------ Given data

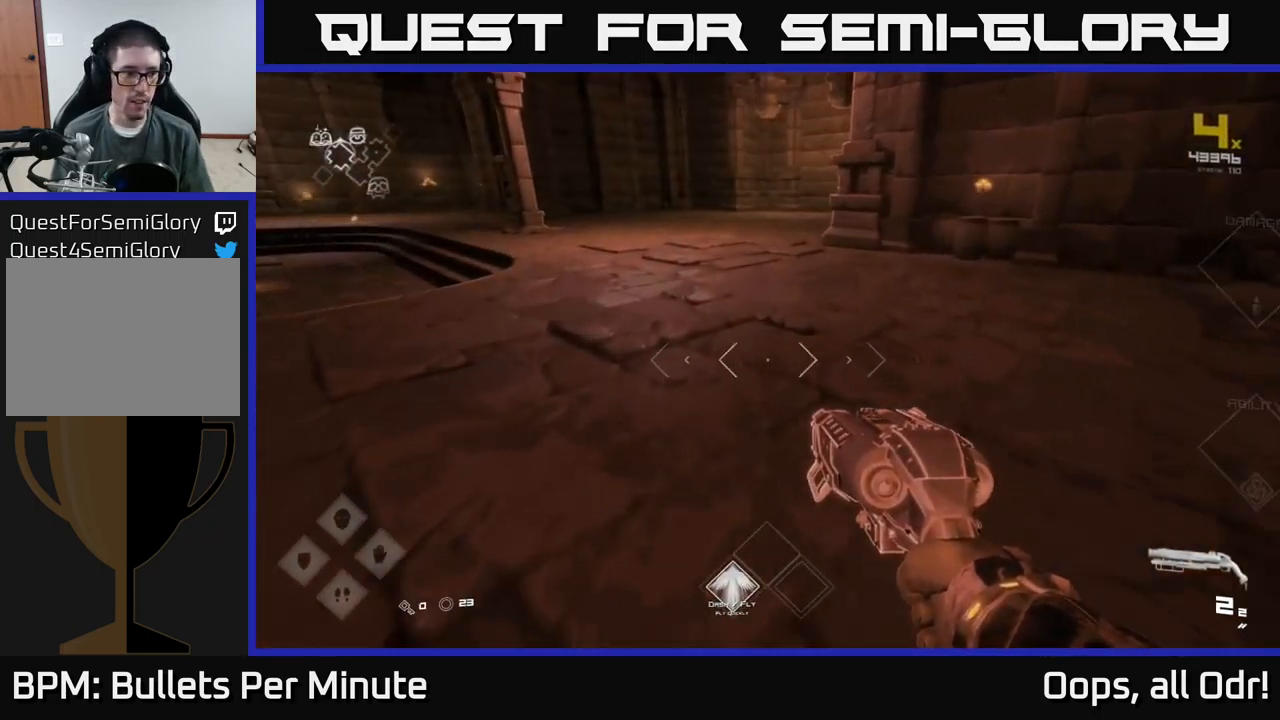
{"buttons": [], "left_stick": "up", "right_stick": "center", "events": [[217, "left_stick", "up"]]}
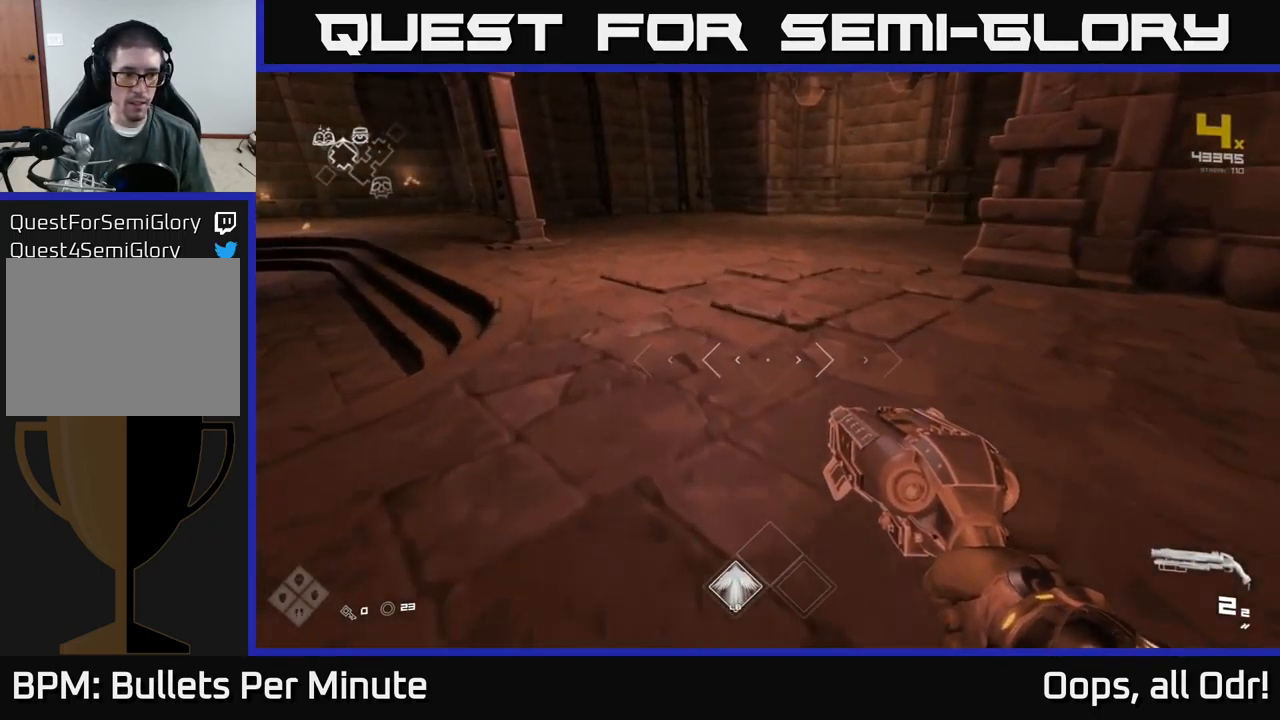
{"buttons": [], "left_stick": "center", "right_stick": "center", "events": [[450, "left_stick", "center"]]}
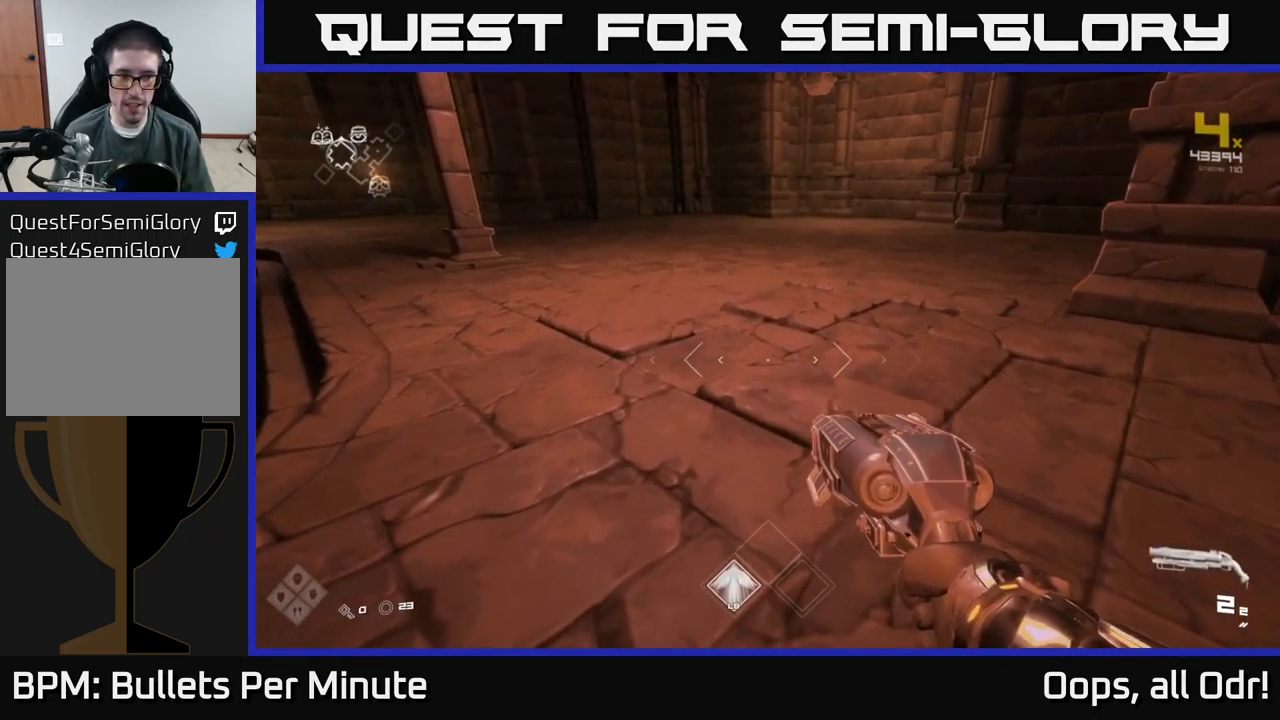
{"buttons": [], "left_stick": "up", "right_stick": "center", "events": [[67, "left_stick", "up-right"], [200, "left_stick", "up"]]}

------------

**Exercise objective**
Give back the material above exactly, without pictures.

**Output**
{"buttons": [], "left_stick": "up", "right_stick": "center", "events": [[217, "left_stick", "up"]]}
{"buttons": [], "left_stick": "center", "right_stick": "center", "events": [[450, "left_stick", "center"]]}
{"buttons": [], "left_stick": "up", "right_stick": "center", "events": [[67, "left_stick", "up-right"], [200, "left_stick", "up"]]}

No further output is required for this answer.